▸ **KUTIPAN TEKS**:
========

Kabar ini tentunya, seperti oase ditengah gurun pasir. Timnas garuda muda menjadi harapan dimasa datang. Dalam tempo sepekan ini Timnas senior akan kembali bertanding dalam lanjutan laga Pra Piala Dunia 2022 tandang ke UEA (10/10/2019) dan bermain kandang melawan Vietnam (15/10/2019).
Dua laga berat harus dijalani oleh Timnas Senior, jika hasilnya negatif maka Pelatih Simon Mcmenemy harus bersiap dengan resiko (pemecatan) dari PSSI.
Melihat lagi ke belakang sepakbola Indonesia di tahun 1980-an sampai awal 1990-an pernah mengalami masa jaya, Indonesia begitu disegani tidak hanya dikawasan Asia Tenggra tetapi juga benua Asia. Berbagai masalah dan kasus yang terjadi dalam sepakbola Indonesia mengakibatkan Prestasi Sepakbola Indonesia terjun bebas.

========

▸ **DATA TERSEDIA**:
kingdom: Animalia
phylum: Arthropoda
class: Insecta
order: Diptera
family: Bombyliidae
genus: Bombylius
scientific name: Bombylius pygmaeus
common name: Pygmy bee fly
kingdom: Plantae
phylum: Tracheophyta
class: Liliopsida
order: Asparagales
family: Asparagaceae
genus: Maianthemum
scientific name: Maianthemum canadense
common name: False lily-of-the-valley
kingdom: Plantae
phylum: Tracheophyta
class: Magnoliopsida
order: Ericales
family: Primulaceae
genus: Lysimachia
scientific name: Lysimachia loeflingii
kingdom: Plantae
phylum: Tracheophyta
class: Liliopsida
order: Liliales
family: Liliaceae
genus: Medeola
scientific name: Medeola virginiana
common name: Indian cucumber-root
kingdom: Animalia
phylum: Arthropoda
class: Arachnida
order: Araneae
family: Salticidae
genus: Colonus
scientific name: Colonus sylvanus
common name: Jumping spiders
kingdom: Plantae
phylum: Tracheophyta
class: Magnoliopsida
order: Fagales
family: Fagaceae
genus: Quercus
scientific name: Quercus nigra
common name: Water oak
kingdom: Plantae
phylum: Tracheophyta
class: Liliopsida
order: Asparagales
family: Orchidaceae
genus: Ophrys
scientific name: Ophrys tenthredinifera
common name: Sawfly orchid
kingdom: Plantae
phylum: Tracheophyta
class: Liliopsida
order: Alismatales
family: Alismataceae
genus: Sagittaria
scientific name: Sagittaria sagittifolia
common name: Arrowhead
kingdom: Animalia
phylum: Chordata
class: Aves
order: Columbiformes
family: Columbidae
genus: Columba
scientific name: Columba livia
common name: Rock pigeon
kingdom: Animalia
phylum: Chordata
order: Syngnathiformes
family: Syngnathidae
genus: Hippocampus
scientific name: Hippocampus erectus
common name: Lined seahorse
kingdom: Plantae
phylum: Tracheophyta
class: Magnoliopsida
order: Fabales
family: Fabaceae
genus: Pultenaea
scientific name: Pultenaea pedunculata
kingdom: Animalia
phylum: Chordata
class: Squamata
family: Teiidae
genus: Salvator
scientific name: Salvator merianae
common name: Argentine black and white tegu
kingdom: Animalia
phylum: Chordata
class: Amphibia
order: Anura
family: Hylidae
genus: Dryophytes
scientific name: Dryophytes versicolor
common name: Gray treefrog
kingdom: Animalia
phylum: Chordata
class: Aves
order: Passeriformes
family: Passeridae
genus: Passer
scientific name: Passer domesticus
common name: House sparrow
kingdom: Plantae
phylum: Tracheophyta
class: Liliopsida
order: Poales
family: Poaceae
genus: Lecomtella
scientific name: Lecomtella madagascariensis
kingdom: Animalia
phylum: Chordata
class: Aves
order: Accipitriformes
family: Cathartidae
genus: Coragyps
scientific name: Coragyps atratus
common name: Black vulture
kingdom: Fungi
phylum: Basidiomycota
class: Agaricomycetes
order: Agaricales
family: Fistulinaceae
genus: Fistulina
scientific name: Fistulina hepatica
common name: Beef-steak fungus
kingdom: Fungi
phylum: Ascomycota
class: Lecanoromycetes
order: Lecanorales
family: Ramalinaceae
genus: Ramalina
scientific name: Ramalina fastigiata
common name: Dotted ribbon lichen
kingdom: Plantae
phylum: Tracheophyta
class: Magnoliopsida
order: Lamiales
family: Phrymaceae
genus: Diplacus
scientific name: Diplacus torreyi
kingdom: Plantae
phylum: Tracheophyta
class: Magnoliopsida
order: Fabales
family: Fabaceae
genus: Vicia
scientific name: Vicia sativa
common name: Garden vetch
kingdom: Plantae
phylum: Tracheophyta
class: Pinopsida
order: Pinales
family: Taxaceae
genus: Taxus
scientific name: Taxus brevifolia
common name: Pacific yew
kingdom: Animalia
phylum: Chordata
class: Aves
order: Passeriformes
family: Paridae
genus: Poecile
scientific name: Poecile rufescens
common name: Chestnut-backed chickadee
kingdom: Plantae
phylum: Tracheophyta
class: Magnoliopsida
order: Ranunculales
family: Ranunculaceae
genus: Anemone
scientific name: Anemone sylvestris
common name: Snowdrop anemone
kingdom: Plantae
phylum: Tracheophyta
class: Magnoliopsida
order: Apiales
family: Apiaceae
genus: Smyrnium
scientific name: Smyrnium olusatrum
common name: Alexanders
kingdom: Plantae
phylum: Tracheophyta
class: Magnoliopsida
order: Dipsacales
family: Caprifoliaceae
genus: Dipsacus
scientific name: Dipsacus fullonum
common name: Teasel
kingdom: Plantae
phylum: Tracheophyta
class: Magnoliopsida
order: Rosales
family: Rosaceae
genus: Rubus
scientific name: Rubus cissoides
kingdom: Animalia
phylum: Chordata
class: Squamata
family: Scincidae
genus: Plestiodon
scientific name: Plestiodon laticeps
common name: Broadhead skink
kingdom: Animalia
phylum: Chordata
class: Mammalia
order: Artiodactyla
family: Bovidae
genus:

========

▸ **LATIHAN TERTULIS 1**: Dalam kutipan tentang sepak bola Indonesia, siapa pelatih Timnas senior yang harus bersiap menghadapi risiko pemecatan dari PSSI jika hasil dua laganya negatif?
▸ **LATIHAN TERTULIS 2**: Tuliskan ulang kata demi kata bagian kutipan tentang sepak bola Indonesia yang dibuka dengan kata-kata "Kabar ini tentunya, seperti" dan ditutup dengan "Indonesia terjun bebas.".

▸ **JAWABAN LATIHAN 1**: Simon Mcmenemy.

▸ **JAWABAN LATIHAN 2**:
Kabar ini tentunya, seperti oase ditengah gurun pasir. Timnas garuda muda menjadi harapan dimasa datang. Dalam tempo sepekan ini Timnas senior akan kembali bertanding dalam lanjutan laga Pra Piala Dunia 2022 tandang ke UEA (10/10/2019) dan bermain kandang melawan Vietnam (15/10/2019).
Dua laga berat harus dijalani oleh Timnas Senior, jika hasilnya negatif maka Pelatih Simon Mcmenemy harus bersiap dengan resiko (pemecatan) dari PSSI.
Melihat lagi ke belakang sepakbola Indonesia di tahun 1980-an sampai awal 1990-an pernah mengalami masa jaya, Indonesia begitu disegani tidak hanya dikawasan Asia Tenggra tetapi juga benua Asia. Berbagai masalah dan kasus yang terjadi dalam sepakbola Indonesia mengakibatkan Prestasi Sepakbola Indonesia terjun bebas.